The Echinoid Directory

Gymnocidaris Agassiz, 1838, p. 3

[=Hypodiadema Desor, 1858, p. 61, type species Hemicidaris saleniformis Desor, 1853; =Prodiadema Pomel, 1869, p. 38, type species Cidarites agassizi Roemer, 1839 ]

Diagnostic Features
  • Test tall, hemispherical, flattened beneath.
  • Apical disc small, less than one-third test diameter; plating dicyclic. Genital plates large, hexagonal, G2 generally the largest. Periproct subovate with smooth outer edges.
  • Ambulacra narrow, straight. Plating trigeminate; compounded in acrosaleniid style above ambitus, with all three elements extending to perradius. Pore-pairs uniserial above and at ambitus, expanded adorally to form phyllodes. Primary tubercles large on oral surface, much smaller but still discernible (uniting two of the three elements in each triad) above.
  • Interambulacral plates a little wider than tall, dominated by a large primary tubercle.

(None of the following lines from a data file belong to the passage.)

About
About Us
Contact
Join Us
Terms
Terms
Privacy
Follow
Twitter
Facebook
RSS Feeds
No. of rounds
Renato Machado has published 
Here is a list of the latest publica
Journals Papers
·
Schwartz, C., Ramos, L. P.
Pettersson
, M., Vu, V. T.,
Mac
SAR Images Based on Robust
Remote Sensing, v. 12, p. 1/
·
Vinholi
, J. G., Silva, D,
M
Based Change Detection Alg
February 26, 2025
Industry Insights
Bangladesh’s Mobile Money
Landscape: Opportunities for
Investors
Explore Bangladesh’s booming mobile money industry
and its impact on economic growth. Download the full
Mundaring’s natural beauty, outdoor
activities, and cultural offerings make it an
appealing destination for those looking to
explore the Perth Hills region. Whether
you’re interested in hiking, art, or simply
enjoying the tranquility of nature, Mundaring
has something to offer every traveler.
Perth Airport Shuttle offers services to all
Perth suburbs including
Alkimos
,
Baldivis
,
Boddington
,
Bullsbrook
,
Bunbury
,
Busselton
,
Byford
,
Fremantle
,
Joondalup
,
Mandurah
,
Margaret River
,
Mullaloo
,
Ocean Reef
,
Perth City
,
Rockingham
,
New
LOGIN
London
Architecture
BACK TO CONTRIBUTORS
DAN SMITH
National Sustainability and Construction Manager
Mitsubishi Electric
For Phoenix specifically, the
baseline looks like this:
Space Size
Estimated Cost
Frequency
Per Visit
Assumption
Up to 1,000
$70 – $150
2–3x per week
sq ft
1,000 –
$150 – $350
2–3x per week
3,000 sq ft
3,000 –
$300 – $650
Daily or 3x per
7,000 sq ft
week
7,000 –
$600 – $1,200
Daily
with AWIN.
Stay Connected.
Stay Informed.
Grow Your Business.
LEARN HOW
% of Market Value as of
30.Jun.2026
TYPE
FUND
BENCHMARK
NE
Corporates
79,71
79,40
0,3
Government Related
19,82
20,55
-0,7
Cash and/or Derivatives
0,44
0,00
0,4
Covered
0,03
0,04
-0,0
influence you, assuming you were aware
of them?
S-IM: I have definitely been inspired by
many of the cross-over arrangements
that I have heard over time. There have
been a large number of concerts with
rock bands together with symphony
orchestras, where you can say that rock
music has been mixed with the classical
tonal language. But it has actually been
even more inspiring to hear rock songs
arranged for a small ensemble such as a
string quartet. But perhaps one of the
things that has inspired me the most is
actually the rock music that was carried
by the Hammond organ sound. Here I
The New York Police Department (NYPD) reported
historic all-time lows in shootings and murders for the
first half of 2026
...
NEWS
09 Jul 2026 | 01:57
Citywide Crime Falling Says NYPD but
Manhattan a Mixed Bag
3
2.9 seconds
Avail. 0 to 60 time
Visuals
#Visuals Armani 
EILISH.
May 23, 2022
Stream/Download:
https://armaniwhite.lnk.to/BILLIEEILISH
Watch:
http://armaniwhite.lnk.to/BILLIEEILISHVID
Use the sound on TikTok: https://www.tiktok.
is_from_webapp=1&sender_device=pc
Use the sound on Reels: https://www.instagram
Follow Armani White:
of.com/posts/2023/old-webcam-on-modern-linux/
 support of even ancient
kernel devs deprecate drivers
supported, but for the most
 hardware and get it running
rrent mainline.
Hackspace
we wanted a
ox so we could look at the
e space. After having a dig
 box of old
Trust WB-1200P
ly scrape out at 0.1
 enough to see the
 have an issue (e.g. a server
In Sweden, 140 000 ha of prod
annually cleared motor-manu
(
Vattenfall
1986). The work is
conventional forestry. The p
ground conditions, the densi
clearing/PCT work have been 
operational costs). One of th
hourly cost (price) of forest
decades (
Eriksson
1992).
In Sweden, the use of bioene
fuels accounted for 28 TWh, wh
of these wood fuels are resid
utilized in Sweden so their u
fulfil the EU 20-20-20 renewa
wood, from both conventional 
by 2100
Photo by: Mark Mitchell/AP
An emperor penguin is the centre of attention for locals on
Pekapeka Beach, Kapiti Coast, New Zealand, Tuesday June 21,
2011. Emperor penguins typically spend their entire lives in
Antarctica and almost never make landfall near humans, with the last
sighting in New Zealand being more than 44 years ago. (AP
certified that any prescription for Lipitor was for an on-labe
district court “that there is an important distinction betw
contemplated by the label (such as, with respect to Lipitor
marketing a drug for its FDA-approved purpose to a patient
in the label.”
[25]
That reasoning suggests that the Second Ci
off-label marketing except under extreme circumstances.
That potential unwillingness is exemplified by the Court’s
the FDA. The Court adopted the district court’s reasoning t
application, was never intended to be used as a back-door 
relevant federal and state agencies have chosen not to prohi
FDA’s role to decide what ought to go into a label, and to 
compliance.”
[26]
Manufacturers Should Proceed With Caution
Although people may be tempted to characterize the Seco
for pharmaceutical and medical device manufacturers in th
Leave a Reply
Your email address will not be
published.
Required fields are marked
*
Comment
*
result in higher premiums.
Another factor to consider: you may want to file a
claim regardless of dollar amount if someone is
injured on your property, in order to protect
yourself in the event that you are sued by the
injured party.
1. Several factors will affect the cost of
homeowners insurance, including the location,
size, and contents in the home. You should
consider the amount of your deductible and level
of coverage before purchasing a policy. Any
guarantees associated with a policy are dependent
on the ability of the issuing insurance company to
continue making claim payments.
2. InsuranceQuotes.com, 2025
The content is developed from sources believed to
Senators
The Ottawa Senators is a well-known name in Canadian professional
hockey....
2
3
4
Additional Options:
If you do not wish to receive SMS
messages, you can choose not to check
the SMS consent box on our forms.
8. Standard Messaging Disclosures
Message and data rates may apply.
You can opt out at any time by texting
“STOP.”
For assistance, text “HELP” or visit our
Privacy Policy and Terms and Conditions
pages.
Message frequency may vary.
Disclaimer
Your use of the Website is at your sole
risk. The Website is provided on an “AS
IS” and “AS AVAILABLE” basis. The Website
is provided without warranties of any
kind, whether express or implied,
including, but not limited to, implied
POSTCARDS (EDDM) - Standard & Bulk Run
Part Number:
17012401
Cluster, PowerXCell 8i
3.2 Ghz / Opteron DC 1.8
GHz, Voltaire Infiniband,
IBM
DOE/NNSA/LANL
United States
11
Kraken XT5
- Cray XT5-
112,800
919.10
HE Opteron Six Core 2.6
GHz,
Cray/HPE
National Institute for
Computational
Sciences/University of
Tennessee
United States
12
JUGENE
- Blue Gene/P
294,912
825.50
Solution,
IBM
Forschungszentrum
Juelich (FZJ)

Narrow band of small secondaries and granules interradially and adradially. Adapical plates with rudimentary tubercle only.
  • Primary tubercles perforate and crenulate. Those of the ambulacra only a little smaller than those of the interambulacra subambitally.
  • Peristome large, more or less flush, with deep open buccal notches giving the peristome edge a crenulate appearance.
  • No sphaeridial pits and no basicoronal interambulacral plate retained in adult.
  • Primary spines much longer than test; simple, cylindrical shaft with smooth cortex, tapering distally.
Distribution
Middle Jurassic (Callovian) to Lower Cretaceous (Valanginian) Europe.
Name gender feminine
Type
Hemicidaris diademata Agassiz, 1838, p. 49, by subsequent designation of Lambert & Thiery, 1910, p. 168.
Species Included
  • G. diadema (Agassiz, 1838); Oxfordian, Europe.
  • G agassizi (Roemer, 1839); Oxfordian, Europe.
  • G. guerangeri Cotteau, 1856; Callovian, France
  • G. saleniformis Desor, 1853; Valanginian, Europe
  • other named species not checked.
Classification and/or Status

Euechinoidea, Carinacea, Hemicidaridae, Hemicidarinae.

?

Remarks
Distinguished from Hemicidaris by the very rudimentary nature of the primary tubercles on adapical interambulacral plates.

Agassiz, L. 1838. Monographies d'Échinodermes vivants et fossiles. Première monographie: Des Salénies. Petitpierre, Neuchâtel, 32 pp., 5 pls.